Given text →
##############################

President Donald Trump's authorization this week of Central Intelligence Agency operations aimed at toppling Venezuelan President Nicolás Maduro prompted warnings from foreign policy experts of yet another US war of choice and the introduction of a bipartisan Senate resolution aimed at blocking unauthorized military action against the South American country.

“Reports that the Trump administration has authorized covert efforts seeking to foment regime change in Venezuela are deeply concerning," Matt Duss, executive vice president of the Center for International Policy, a Washington, DC-based think tank, said Thursday in a statement.

"These reports follow on the administration’s unlawful and unauthorized use of military force against vessels and their crews in the Caribbean—which constitute extrajudicial killings," added Duss, a former foreign policy adviser to Sen. Bernie Sanders (I-Vt.).

🚨New Statement by @mattduss.bsky.social in response to reports that the Trump Administration has authorized covert CIA action in Venezuela. internationalpolicy.org/publications...

[image or embed]
— Center for International Policy (@cipolicy.bsky.social) October 16, 2025 at 10:48 AM

Trump said Wednesday that he had authorized the CIA to conduct covert operations inside the South American nation "for two reasons"—at least the first of which is a lie.

“Number one, they have emptied their prisons into the United States of America,” he said. “And the other thing, the drugs, we have a lot of drugs coming in from Venezuela, and a lot of the Venezuelan drugs come in through the sea.”

There is no credible evidence that the Venezuelan government has systematically or deliberately released prisoners and sent them to the United States. The claim—which has been popularized by Trump and some Republicans—has been repeatedly debunked by experts and US officials.

As for drugs, while Venezuela is a transit point for cocaine—mostly produced in neighboring Colombia—the amount of narcotics entering the United States via the country is relatively insignificant compared with routes via Mexico, Central America, and the Pacific coast.

Approximately 90% of US-bound cocaine enters the country via Mexico, according to the US Drug Enforcement Administration and other government agencies. Venezuela is also not a significant source of fentanyl, which is the leading cause of overdoses in the US and is also trafficked primarily through Mexico.

“Using covert or military measures to destabilize or overthrow regimes reminds us of some of the most notorious episodes in American foreign policy, which undermined the human rights and sovereignty of countries throughout Latin America and the Caribbean," said Duss.

According to John Coatsworth, a historian specializing in Latin America, the US has launched at least 41 interventions that successfully overthrew governments in the hemisphere since 1898. The number of US military interventions in the region is much higher.

##############################

Record extracts →

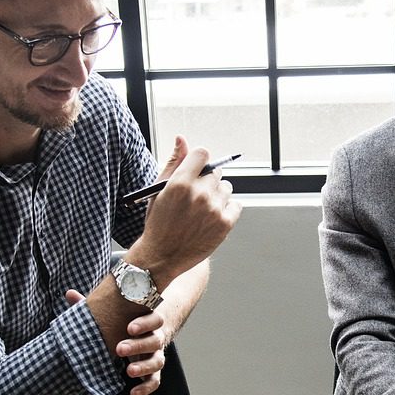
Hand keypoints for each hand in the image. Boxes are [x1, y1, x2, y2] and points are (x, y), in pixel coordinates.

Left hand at [68, 289, 169, 394]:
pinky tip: (133, 394)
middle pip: (155, 340)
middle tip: (119, 349)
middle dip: (138, 345)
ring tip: (129, 371)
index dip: (144, 323)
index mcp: (148, 320)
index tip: (129, 327)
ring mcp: (155, 354)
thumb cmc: (124, 319)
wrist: (145, 330)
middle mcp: (155, 337)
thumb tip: (69, 294)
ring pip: (157, 361)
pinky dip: (145, 388)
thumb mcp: (114, 312)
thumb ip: (93, 305)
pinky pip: (154, 381)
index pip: (154, 319)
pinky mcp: (153, 370)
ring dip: (143, 367)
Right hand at [133, 139, 240, 282]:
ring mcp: (214, 209)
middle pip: (215, 172)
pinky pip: (236, 205)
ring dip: (217, 195)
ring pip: (226, 188)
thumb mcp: (159, 190)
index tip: (196, 170)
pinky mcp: (225, 224)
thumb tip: (182, 138)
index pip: (202, 154)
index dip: (199, 161)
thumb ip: (173, 162)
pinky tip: (213, 217)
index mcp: (180, 182)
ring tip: (202, 209)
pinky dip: (228, 209)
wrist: (161, 256)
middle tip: (196, 196)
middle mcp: (199, 193)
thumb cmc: (158, 222)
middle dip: (206, 181)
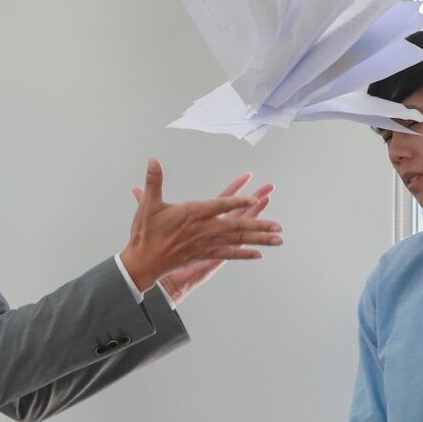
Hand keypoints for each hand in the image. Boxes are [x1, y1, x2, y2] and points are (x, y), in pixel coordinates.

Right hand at [120, 159, 281, 293]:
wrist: (143, 261)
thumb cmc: (146, 233)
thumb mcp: (148, 204)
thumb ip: (154, 180)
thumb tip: (153, 160)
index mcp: (193, 213)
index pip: (220, 205)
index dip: (237, 202)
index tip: (253, 199)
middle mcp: (204, 229)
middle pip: (237, 226)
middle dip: (260, 225)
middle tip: (279, 227)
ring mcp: (206, 244)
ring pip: (238, 241)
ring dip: (259, 240)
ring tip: (278, 240)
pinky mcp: (204, 255)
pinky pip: (229, 254)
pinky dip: (244, 254)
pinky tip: (258, 254)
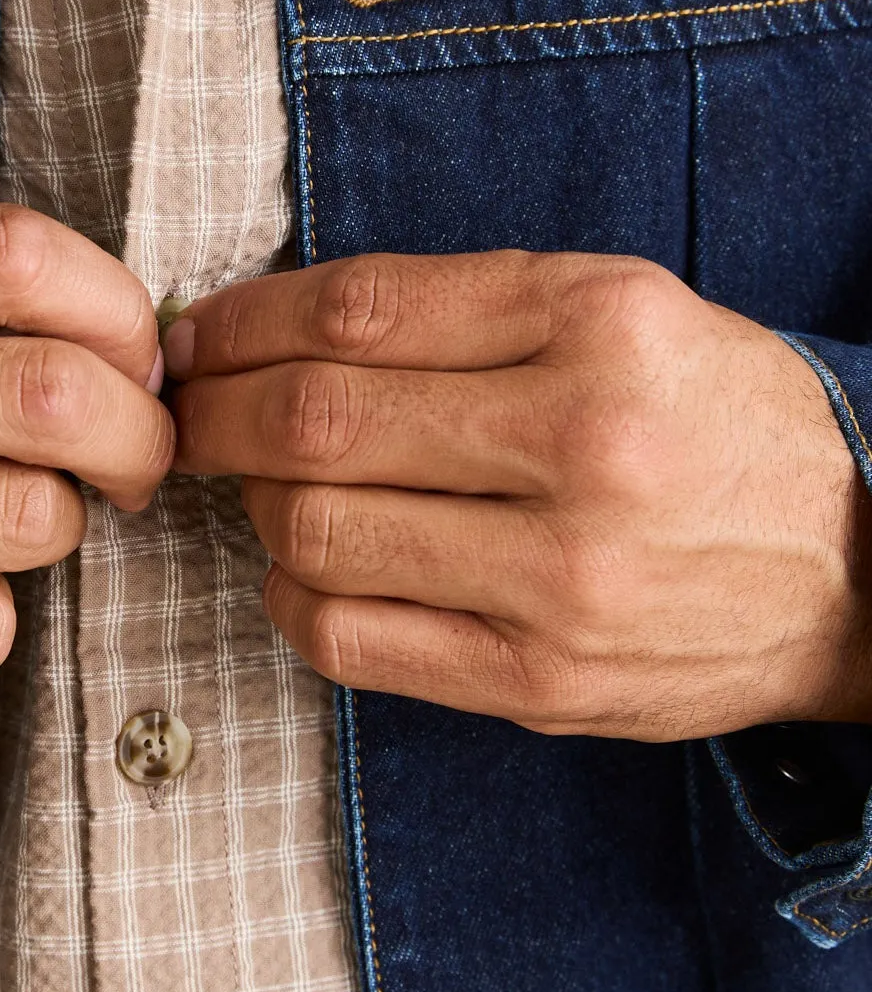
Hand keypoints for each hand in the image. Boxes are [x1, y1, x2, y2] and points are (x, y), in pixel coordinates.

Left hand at [169, 251, 871, 739]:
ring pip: (315, 532)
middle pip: (318, 423)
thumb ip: (467, 311)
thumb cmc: (721, 425)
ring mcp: (561, 578)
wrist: (856, 568)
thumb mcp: (629, 312)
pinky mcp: (541, 680)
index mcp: (603, 325)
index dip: (243, 321)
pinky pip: (349, 639)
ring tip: (254, 481)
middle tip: (187, 408)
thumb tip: (281, 326)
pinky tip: (300, 564)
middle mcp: (583, 445)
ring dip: (247, 502)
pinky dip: (289, 595)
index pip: (359, 312)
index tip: (196, 333)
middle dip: (214, 411)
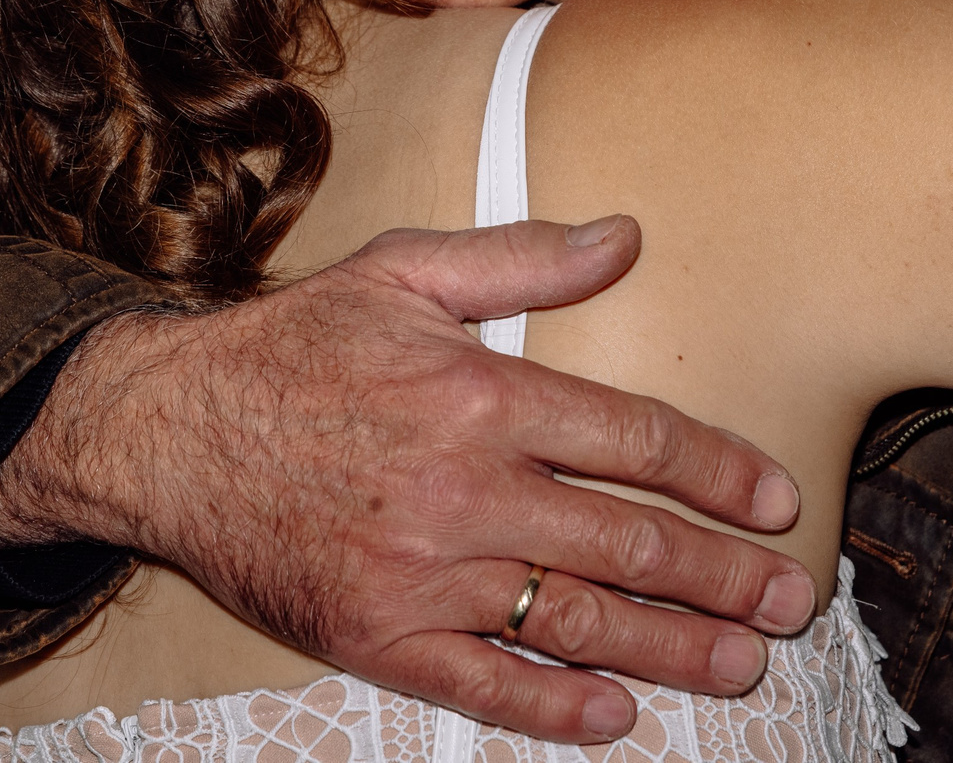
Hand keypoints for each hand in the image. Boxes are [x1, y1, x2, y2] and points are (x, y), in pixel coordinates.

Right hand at [0, 216, 812, 743]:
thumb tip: (628, 237)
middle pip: (625, 544)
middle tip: (791, 602)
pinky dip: (554, 706)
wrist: (161, 432)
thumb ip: (521, 257)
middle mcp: (461, 489)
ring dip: (669, 650)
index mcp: (477, 393)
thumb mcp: (401, 271)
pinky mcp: (373, 633)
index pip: (634, 439)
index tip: (779, 502)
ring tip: (741, 666)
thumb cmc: (289, 344)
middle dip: (723, 579)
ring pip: (571, 622)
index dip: (720, 474)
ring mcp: (419, 572)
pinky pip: (482, 684)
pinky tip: (614, 716)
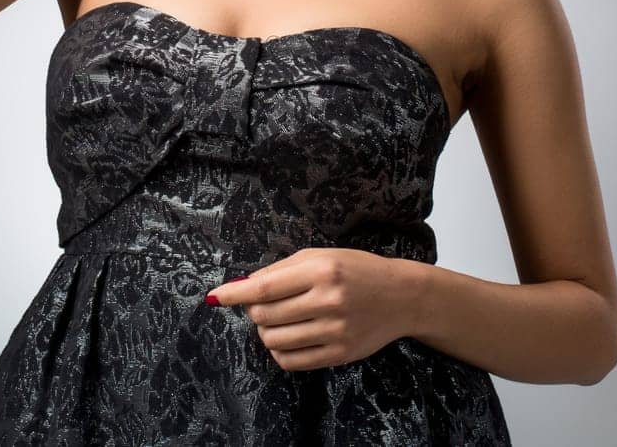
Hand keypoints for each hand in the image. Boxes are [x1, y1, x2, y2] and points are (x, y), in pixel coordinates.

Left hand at [206, 247, 424, 371]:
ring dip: (265, 331)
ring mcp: (335, 330)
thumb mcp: (320, 256)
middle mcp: (328, 301)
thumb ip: (281, 270)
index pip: (265, 287)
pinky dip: (279, 351)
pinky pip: (292, 361)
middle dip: (254, 311)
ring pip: (275, 340)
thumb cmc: (356, 270)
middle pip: (265, 315)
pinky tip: (286, 338)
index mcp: (320, 271)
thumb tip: (243, 284)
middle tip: (263, 304)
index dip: (235, 294)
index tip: (215, 296)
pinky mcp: (340, 353)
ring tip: (276, 321)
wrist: (401, 297)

##############################

What the task requires → Return everything from "Approximately 90% of" down to "is much higher." in the Venezuela article above, copied word for word.

Solution to this exercise →
Approximately 90% of US-bound cocaine enters the country via Mexico, according to the US Drug Enforcement Administration and other government agencies. Venezuela is also not a significant source of fentanyl, which is the leading cause of overdoses in the US and is also trafficked primarily through Mexico.

“Using covert or military measures to destabilize or overthrow regimes reminds us of some of the most notorious episodes in American foreign policy, which undermined the human rights and sovereignty of countries throughout Latin America and the Caribbean," said Duss.

According to John Coatsworth, a historian specializing in Latin America, the US has launched at least 41 interventions that successfully overthrew governments in the hemisphere since 1898. The number of US military interventions in the region is much higher.